• WORK TO BE COMPLETED: Take the data below and write it out exactly, except for the pictures.

• Data excerpts:
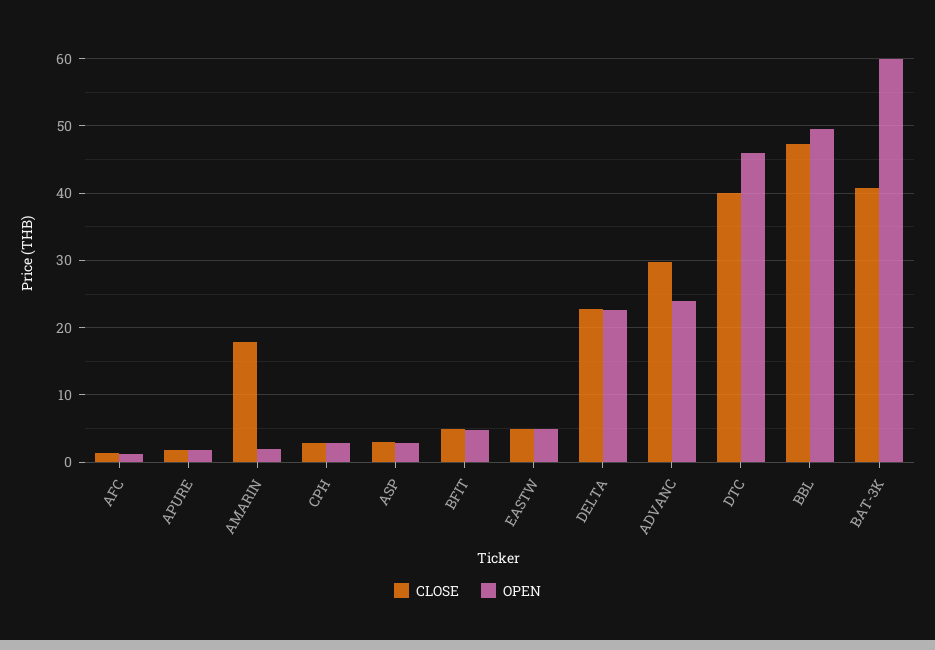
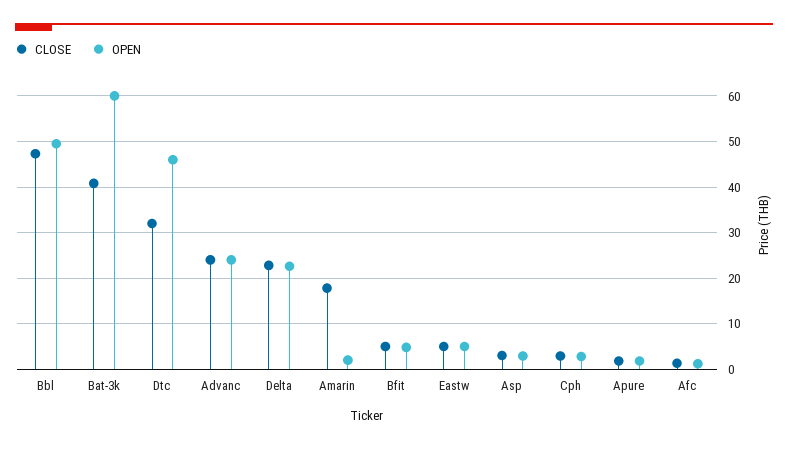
  {
    "CLOSE": {
      "AFC": 1,
      "APURE": 2,
      "AMARIN": 18,
      "CPH": 3,
      "ASP": 3,
      "BFIT": 5,
      "EASTW": 5,
      "DELTA": 23,
-     "ADVANC": 30,
+     "ADVANC": 24,
-     "DTC": 40,
+     "DTC": 32,
      "BBL": 47,
      "BAT-3K": 41
    },
    "OPEN": {
      "AFC": 1,
      "APURE": 2,
      "AMARIN": 2,
      "CPH": 3,
      "ASP": 3,
      "BFIT": 5,
      "EASTW": 5,
      "DELTA": 23,
      "ADVANC": 24,
      "DTC": 46,
      "BBL": 50,
      "BAT-3K": 60
    }
  }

• SOLUTION BELOW:
  {
    "CLOSE": {
      "AFC": 1,
      "APURE": 2,
      "AMARIN": 18,
      "CPH": 3,
      "ASP": 3,
      "BFIT": 5,
      "EASTW": 5,
      "DELTA": 23,
-     "ADVANC": 30,
+     "ADVANC": 24,
-     "DTC": 40,
+     "DTC": 32,
      "BBL": 47,
      "BAT-3K": 41
    },
    "OPEN": {
      "AFC": 1,
      "APURE": 2,
      "AMARIN": 2,
      "CPH": 3,
      "ASP": 3,
      "BFIT": 5,
      "EASTW": 5,
      "DELTA": 23,
      "ADVANC": 24,
      "DTC": 46,
      "BBL": 50,
      "BAT-3K": 60
    }
  }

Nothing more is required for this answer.